Evelyn Smit, MSc was highly recommended in the EUROTOX ECETOC Christa Hennes Early Career Award (ECA) category for her poster Identification of essential transcription factor networks during genotoxic stress response using functional genomics.
“Humans are frequently exposed to environmental carcinogens like polycyclic aromatic hydrocarbons. Our cells cope with these carcinogenic substances by activating various stress response pathways. The mechanisms that underlie this cellular response are partly driven by changes in gene expression.
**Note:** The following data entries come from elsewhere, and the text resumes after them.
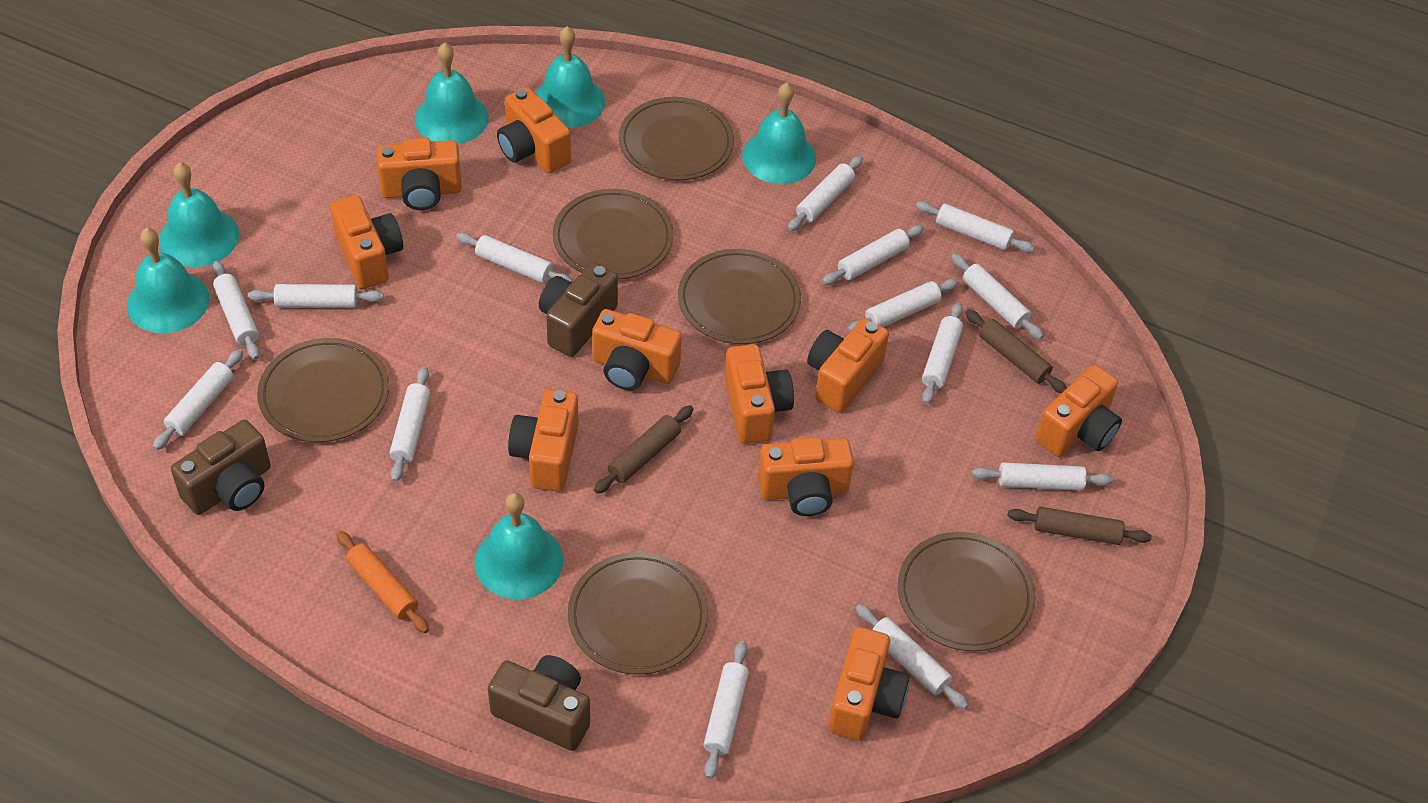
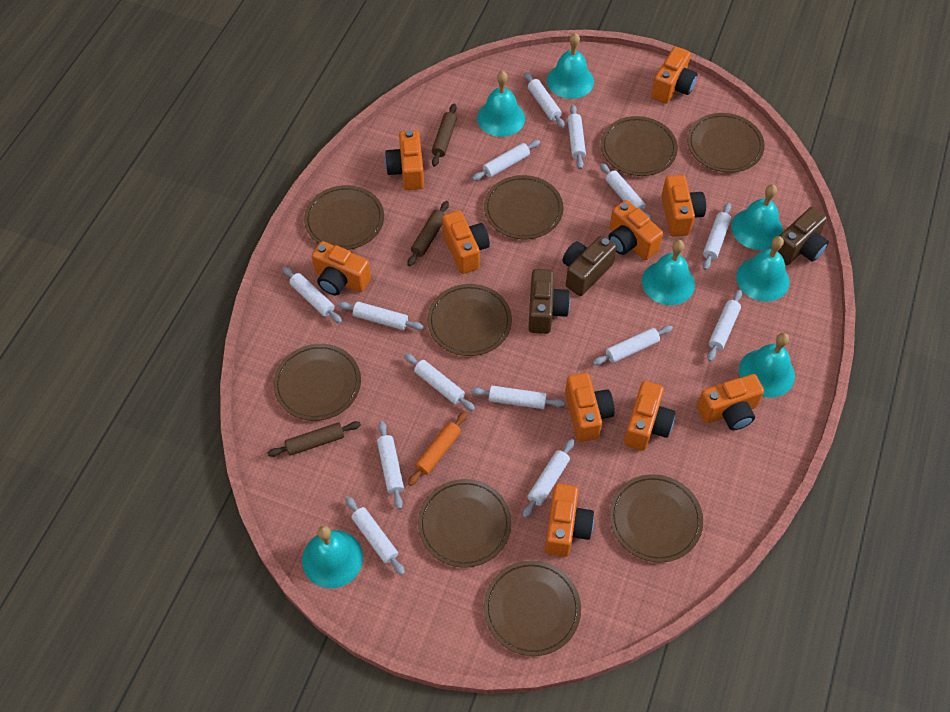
brown plate: 6 -> 9
turquoise bell: 6 -> 7

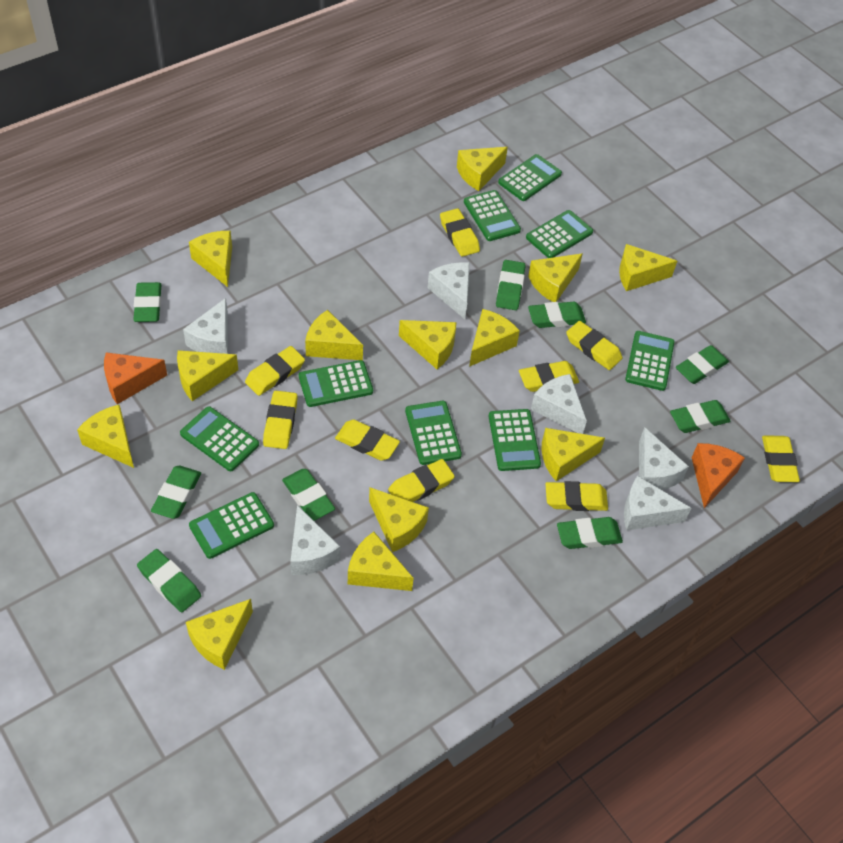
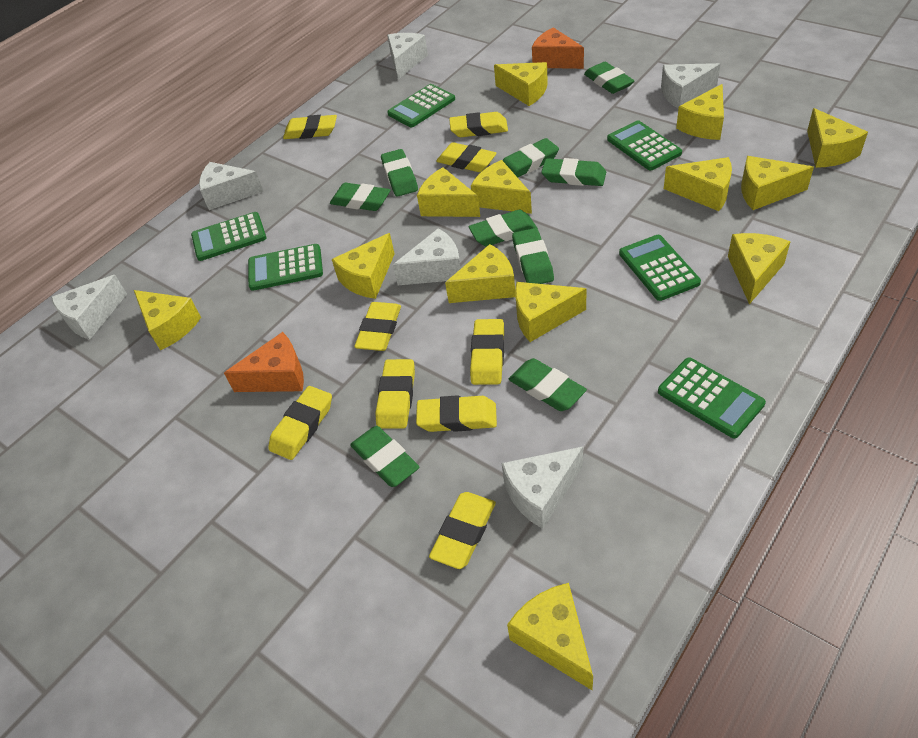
green calculator: 9 -> 6

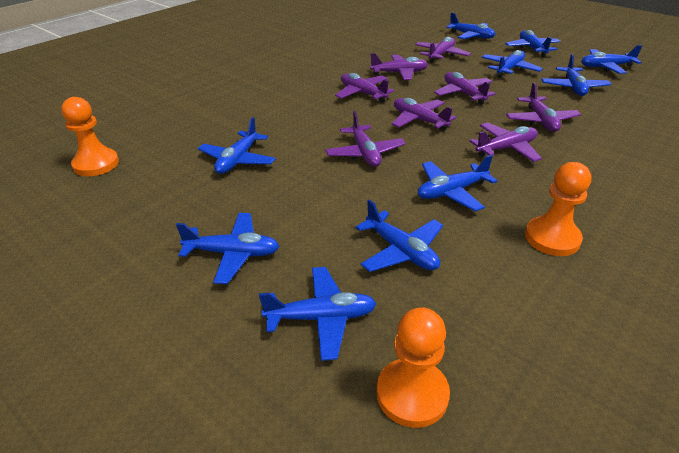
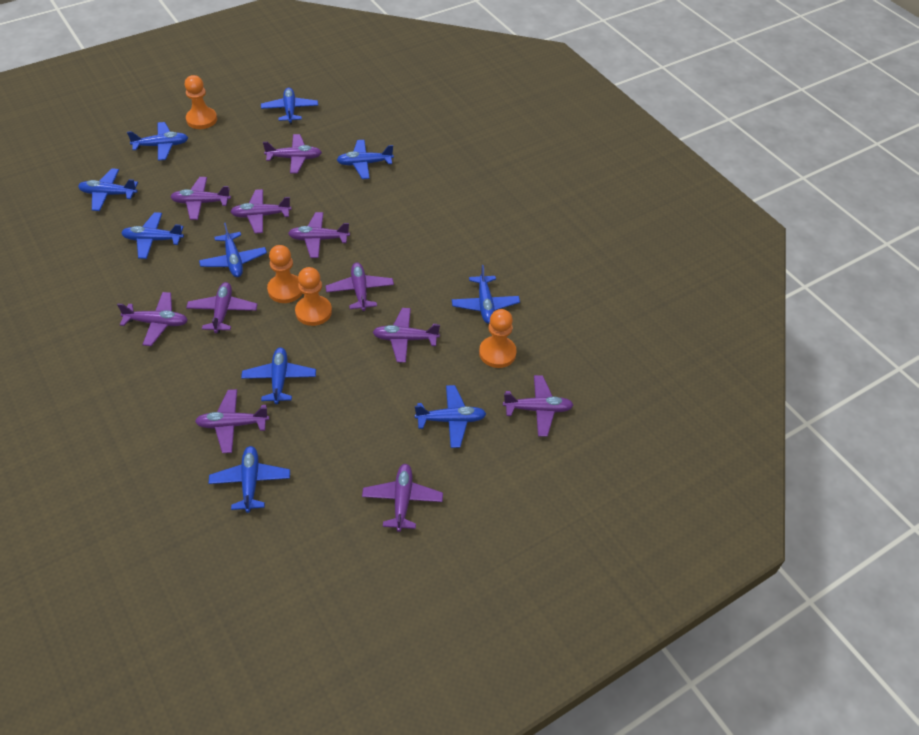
orange pawn: 3 -> 4
purple plane: 8 -> 11

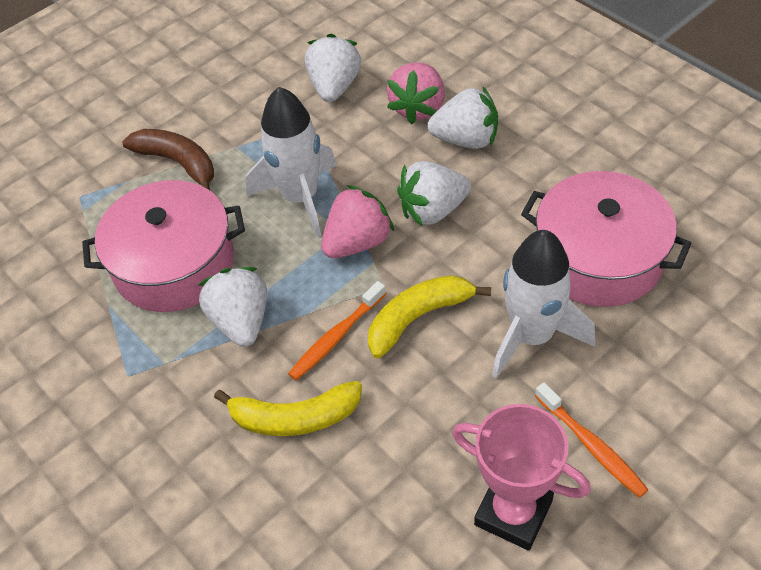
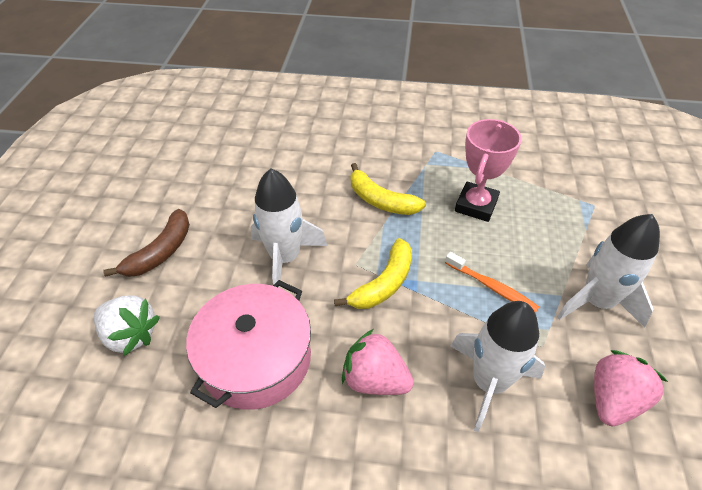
orange toothbrush: 2 -> 1
pink pot: 2 -> 1
white rocket: 2 -> 3
white strawberry: 4 -> 1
Here we aimed to identify key transcription factors (TF) controlling the transcriptional response after exposure to benzo[a]pyrene (BaP) and aflatoxin B1 (AFB1) by knocking down BaP and/or AFB1 activated TFs. We identified activated or repressed TFs after BaP and AFB1 exposure using publically available gene expression data. The preliminary data suggest that the identified TFs are important regulators of the DNA damage response after BaP and AFB1 exposure. Future experiments focus on unraveling the mechanistic basis for the observed DNA damage prevention.”